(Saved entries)
<<<<

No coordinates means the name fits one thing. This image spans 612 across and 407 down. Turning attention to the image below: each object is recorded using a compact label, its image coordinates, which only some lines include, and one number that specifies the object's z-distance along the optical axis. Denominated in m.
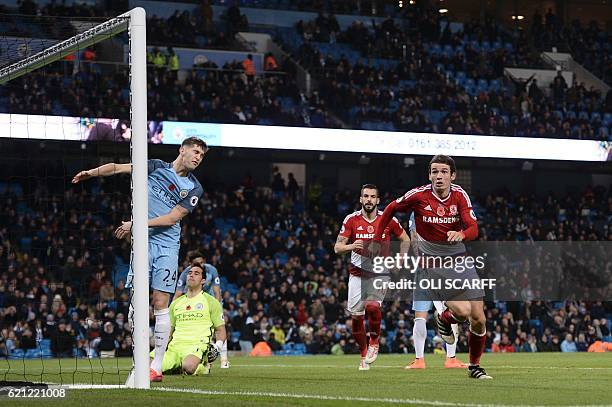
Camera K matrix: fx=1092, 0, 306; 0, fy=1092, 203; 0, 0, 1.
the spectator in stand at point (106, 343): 23.50
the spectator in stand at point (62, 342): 22.58
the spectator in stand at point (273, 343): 29.62
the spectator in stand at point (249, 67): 38.00
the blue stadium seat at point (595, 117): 42.69
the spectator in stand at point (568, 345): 32.94
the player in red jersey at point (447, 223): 12.41
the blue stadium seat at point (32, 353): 23.63
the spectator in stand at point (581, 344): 33.38
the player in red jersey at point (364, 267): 15.72
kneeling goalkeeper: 14.23
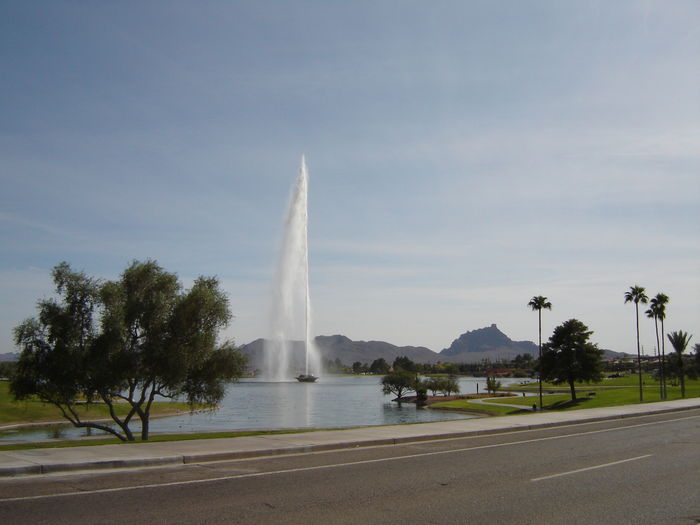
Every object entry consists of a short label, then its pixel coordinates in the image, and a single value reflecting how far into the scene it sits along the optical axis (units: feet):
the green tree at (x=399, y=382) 396.57
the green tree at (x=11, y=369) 106.09
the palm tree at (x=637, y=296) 238.48
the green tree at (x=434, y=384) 390.01
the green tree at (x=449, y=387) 394.73
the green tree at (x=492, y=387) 422.74
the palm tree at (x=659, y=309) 240.32
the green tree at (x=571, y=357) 255.91
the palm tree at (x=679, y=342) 230.07
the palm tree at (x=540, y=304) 266.77
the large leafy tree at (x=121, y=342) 103.65
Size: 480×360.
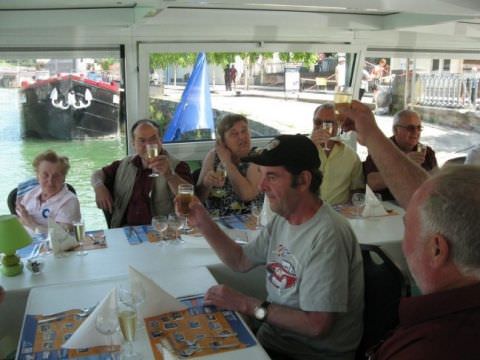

>>>>

Aim of the task: Lines from the one holding "kneeling goalkeeper: 14.23" to the end of the data, both ends included, are to be given again exactly; no pictures belong in the copy.

The answer:
kneeling goalkeeper: 14.23
Every object entry consists of a short label, then its pixel coordinates in the image, and a single value reflecting how far into the scene it sits along the optical axis (units: feet):
the green tree at (x=399, y=382) 396.57
the green tree at (x=11, y=369) 106.09
the palm tree at (x=637, y=296) 238.48
the green tree at (x=434, y=384) 390.01
the green tree at (x=449, y=387) 394.73
the green tree at (x=492, y=387) 422.74
the palm tree at (x=659, y=309) 240.32
the green tree at (x=571, y=357) 255.91
the palm tree at (x=679, y=342) 230.07
the palm tree at (x=540, y=304) 266.77
the large leafy tree at (x=121, y=342) 103.65
Size: 480×360.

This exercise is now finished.